#### Work request:
From the listing below, extract every line containing "nicht".

#### Data:
*** Block opens ***

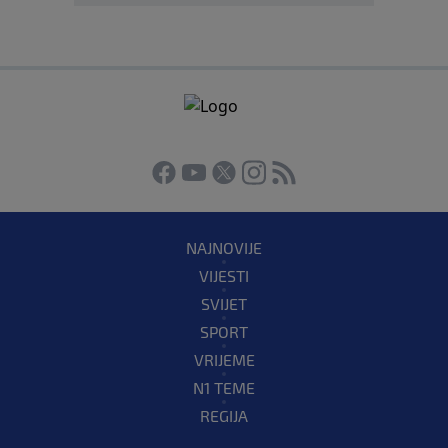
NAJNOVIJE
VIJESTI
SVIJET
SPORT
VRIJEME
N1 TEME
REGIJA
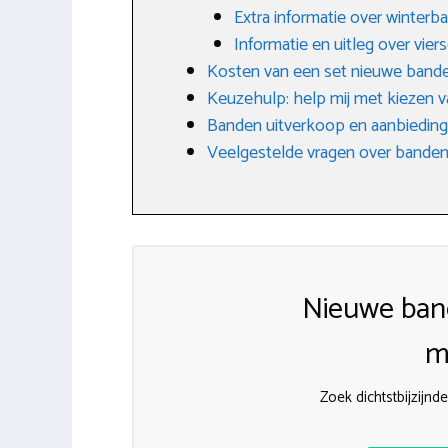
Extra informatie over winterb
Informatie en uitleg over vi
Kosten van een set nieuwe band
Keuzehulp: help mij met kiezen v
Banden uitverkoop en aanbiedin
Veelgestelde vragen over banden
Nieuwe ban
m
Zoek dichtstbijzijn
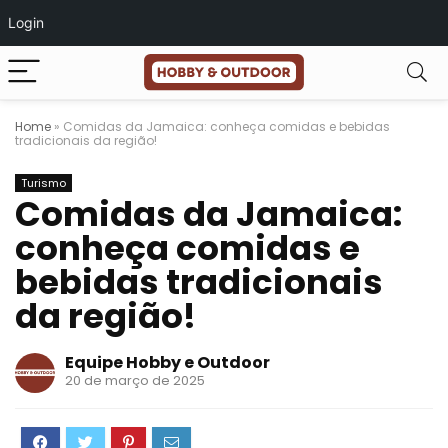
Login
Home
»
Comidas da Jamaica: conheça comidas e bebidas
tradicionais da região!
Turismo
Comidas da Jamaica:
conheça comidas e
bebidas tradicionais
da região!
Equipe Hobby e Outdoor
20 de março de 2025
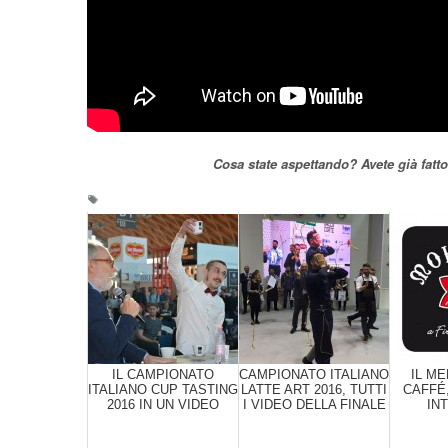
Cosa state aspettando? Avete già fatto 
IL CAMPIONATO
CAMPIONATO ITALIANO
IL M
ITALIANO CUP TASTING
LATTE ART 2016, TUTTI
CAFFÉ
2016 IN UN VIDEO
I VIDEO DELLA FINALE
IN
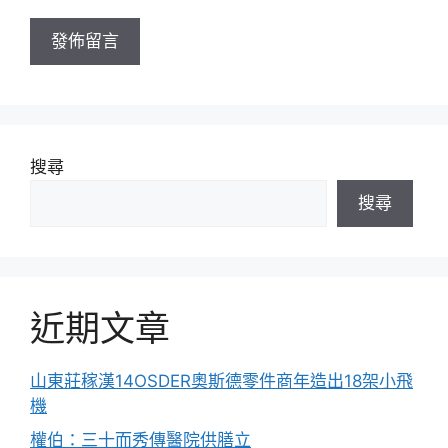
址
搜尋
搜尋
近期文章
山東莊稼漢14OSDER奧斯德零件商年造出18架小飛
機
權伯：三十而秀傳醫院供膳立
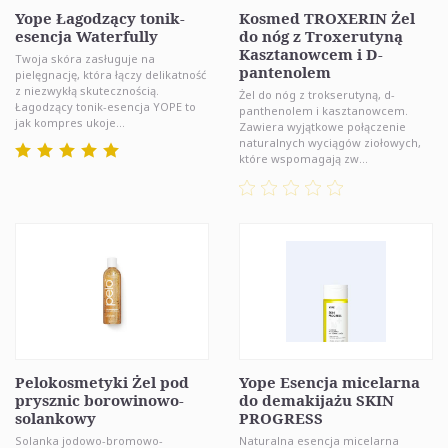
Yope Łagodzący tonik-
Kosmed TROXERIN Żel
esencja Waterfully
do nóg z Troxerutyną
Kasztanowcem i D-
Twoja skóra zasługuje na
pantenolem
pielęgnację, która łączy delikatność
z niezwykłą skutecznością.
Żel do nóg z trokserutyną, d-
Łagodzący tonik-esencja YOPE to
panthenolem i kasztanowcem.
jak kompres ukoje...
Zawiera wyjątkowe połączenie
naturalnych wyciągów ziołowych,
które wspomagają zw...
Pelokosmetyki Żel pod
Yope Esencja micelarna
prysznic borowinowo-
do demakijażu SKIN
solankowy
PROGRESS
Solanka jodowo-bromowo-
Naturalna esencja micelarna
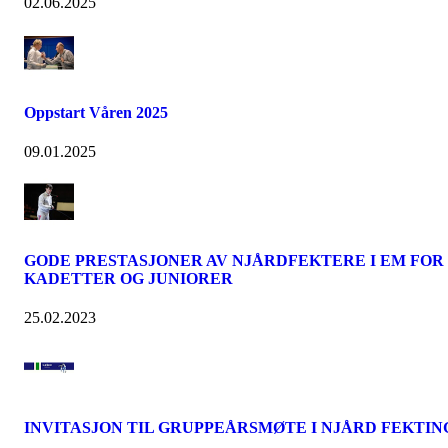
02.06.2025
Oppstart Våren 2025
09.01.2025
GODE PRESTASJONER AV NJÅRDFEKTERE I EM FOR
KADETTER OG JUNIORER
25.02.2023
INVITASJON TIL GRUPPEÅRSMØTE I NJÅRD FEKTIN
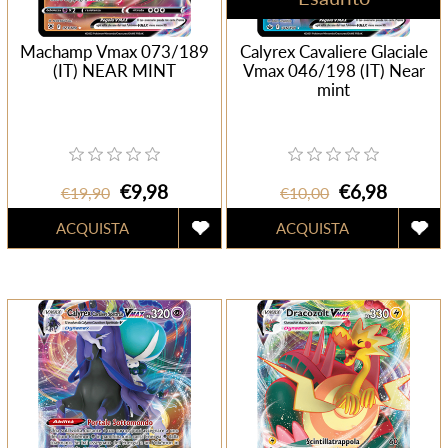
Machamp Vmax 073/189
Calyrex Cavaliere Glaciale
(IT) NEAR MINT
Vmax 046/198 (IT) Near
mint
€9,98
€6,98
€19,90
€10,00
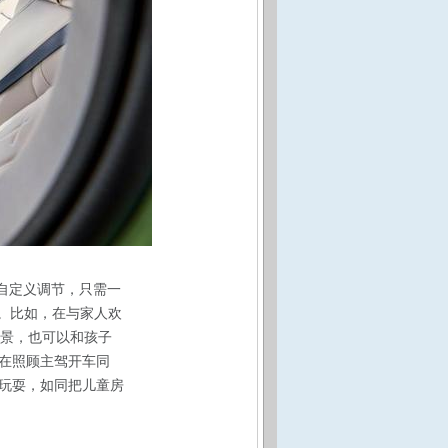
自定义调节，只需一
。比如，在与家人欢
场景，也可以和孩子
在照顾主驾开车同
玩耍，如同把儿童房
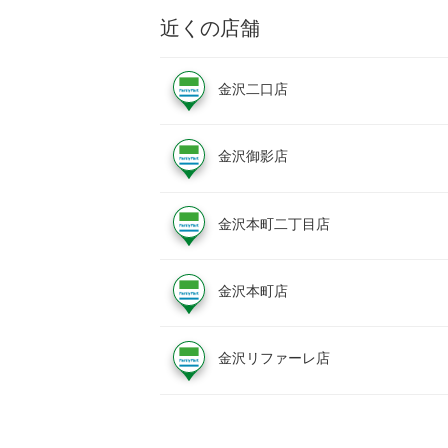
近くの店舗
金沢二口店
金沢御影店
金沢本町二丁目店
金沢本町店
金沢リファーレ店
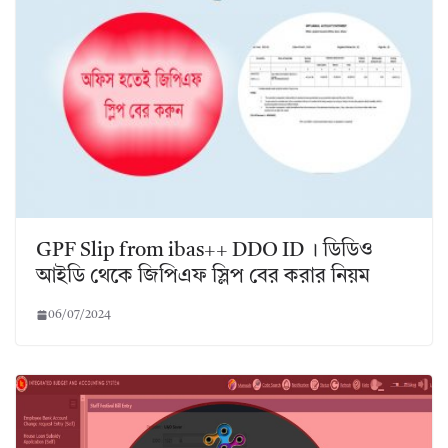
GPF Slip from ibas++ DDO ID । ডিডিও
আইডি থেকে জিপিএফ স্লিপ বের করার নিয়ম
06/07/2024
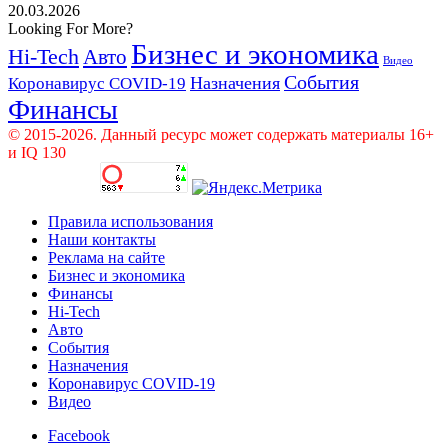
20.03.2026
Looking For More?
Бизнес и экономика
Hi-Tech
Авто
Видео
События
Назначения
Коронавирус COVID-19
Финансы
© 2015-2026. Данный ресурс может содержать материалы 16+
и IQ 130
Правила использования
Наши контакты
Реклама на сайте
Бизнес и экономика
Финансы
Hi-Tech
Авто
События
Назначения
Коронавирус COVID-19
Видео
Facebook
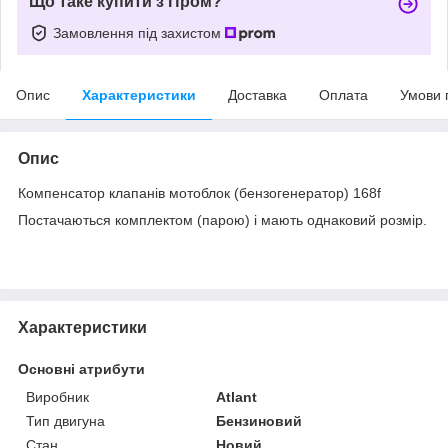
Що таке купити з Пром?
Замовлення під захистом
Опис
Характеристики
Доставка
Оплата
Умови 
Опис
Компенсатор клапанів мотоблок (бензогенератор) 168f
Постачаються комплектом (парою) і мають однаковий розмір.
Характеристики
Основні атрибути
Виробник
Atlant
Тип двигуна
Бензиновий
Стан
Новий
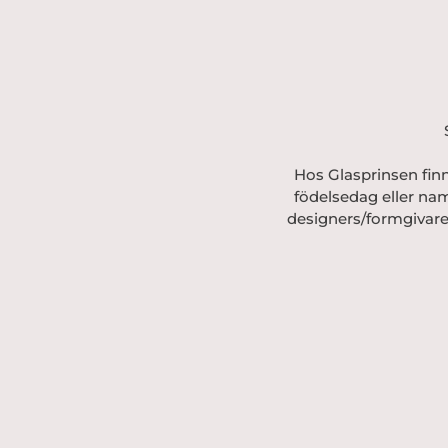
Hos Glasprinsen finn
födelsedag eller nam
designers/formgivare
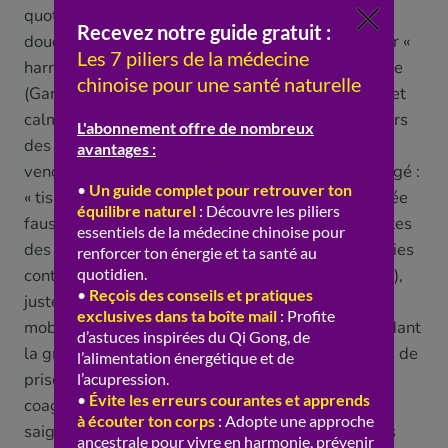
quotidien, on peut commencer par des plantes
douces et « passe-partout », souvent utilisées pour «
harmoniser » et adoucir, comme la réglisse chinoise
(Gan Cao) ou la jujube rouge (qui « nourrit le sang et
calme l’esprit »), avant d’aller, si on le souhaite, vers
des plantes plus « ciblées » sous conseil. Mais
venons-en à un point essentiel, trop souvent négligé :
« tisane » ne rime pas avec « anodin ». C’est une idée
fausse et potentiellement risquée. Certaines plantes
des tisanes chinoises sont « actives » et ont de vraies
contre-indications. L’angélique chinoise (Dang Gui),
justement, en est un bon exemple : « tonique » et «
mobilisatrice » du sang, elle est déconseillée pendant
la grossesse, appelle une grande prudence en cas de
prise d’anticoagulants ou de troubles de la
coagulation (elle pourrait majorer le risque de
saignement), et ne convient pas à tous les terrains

*** Block closes ***
*** Block opens ***

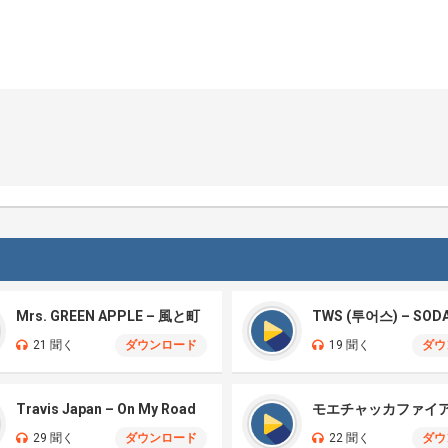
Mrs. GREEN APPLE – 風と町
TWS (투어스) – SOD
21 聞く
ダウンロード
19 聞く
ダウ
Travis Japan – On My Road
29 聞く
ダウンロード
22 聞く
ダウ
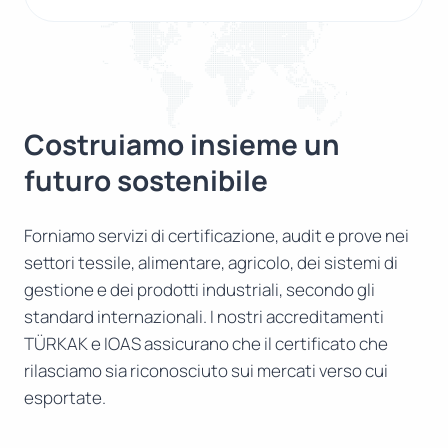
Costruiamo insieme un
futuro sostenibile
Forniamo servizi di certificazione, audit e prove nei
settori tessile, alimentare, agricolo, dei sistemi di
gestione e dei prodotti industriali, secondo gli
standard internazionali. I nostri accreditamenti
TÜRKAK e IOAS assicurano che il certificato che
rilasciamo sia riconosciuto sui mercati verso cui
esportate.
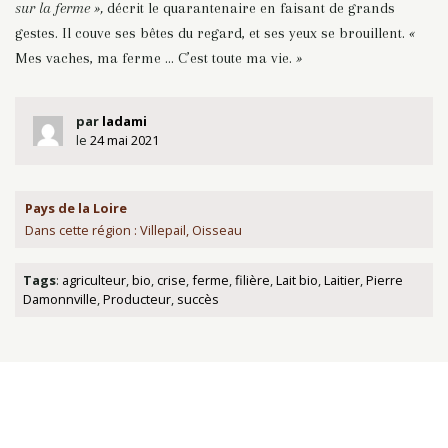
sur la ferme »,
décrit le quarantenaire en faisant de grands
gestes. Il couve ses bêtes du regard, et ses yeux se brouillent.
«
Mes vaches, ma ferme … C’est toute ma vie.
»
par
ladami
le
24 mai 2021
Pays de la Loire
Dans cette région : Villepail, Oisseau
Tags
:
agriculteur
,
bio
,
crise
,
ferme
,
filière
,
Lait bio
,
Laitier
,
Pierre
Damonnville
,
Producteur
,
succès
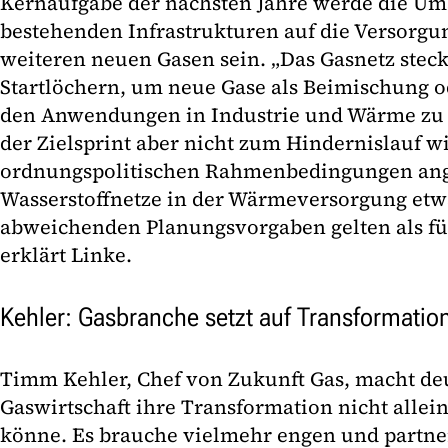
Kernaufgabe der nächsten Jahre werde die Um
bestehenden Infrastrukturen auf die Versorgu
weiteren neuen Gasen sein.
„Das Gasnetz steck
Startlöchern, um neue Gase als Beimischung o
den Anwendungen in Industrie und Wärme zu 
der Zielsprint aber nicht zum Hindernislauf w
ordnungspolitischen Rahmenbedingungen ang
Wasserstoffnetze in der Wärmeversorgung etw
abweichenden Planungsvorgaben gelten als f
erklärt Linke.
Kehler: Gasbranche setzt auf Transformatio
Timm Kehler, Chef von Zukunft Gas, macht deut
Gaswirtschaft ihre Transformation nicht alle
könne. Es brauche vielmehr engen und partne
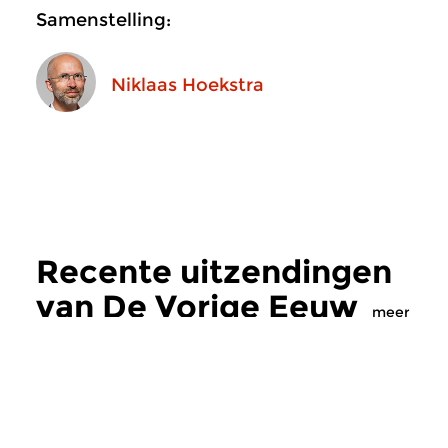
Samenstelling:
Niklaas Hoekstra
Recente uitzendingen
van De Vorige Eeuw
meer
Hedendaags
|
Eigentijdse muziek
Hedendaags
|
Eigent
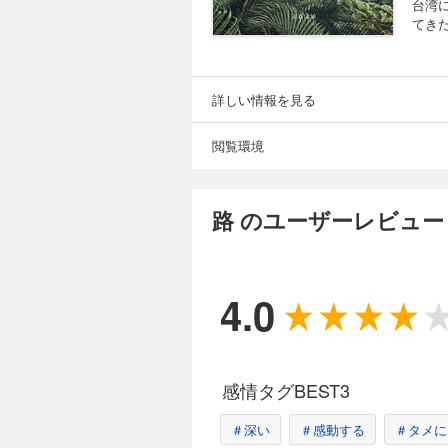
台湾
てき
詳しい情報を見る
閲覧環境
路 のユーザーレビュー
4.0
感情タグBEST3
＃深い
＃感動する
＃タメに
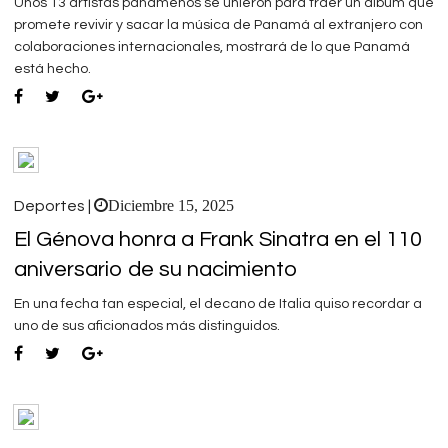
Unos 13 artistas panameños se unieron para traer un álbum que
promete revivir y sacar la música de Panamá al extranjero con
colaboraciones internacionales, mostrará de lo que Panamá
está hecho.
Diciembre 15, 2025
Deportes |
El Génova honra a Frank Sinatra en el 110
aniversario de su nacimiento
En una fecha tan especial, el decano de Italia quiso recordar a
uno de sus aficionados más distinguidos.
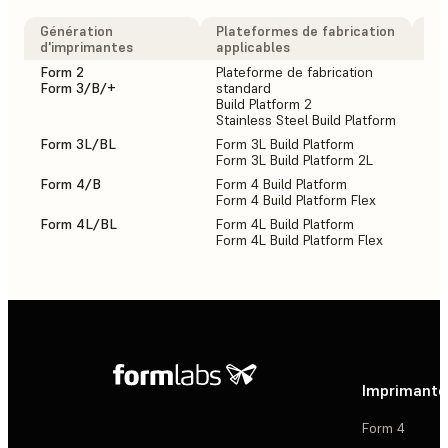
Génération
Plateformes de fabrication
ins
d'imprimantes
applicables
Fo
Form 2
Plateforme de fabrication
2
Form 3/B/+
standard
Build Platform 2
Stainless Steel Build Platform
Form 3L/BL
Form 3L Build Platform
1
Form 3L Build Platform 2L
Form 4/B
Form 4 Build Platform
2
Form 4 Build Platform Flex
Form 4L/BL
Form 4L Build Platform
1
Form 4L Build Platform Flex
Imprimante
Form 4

*** Block closes ***
*** Block opens ***

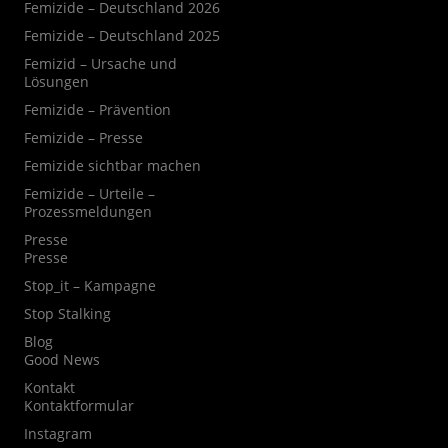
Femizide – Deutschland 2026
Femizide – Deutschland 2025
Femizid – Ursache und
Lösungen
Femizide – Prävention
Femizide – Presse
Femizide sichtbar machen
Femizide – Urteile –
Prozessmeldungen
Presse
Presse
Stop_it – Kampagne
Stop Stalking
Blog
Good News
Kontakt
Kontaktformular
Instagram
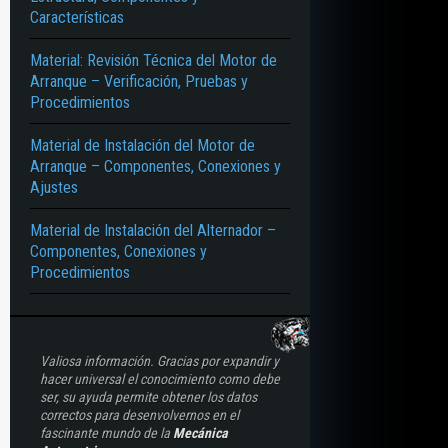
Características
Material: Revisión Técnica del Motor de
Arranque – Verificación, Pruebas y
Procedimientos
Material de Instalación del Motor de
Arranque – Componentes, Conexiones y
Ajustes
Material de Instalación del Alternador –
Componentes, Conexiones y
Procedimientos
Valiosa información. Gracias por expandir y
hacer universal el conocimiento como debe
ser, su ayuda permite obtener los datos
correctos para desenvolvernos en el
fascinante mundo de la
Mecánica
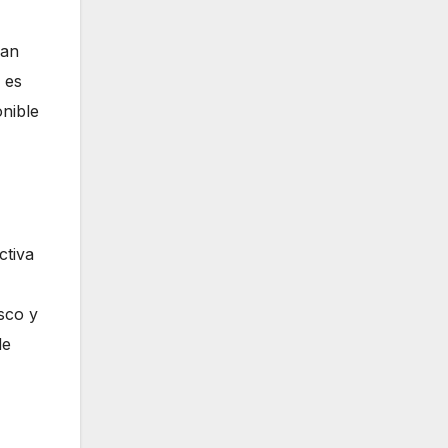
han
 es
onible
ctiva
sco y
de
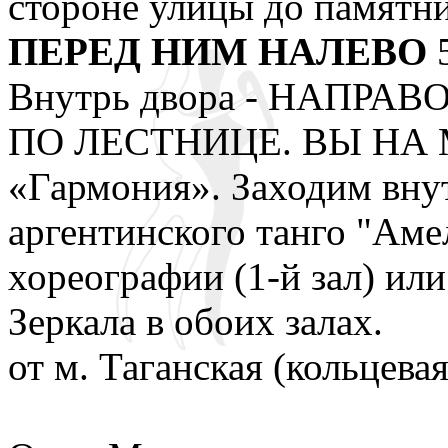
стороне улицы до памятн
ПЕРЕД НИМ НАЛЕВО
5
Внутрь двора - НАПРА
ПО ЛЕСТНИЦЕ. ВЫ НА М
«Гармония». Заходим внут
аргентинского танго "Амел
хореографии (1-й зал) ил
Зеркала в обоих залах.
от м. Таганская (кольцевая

*** Block closes ***

#### Completed exercise:
der Zielsprint aber nicht zum Hindernislauf w
Gaswirtschaft ihre Transformation nicht alle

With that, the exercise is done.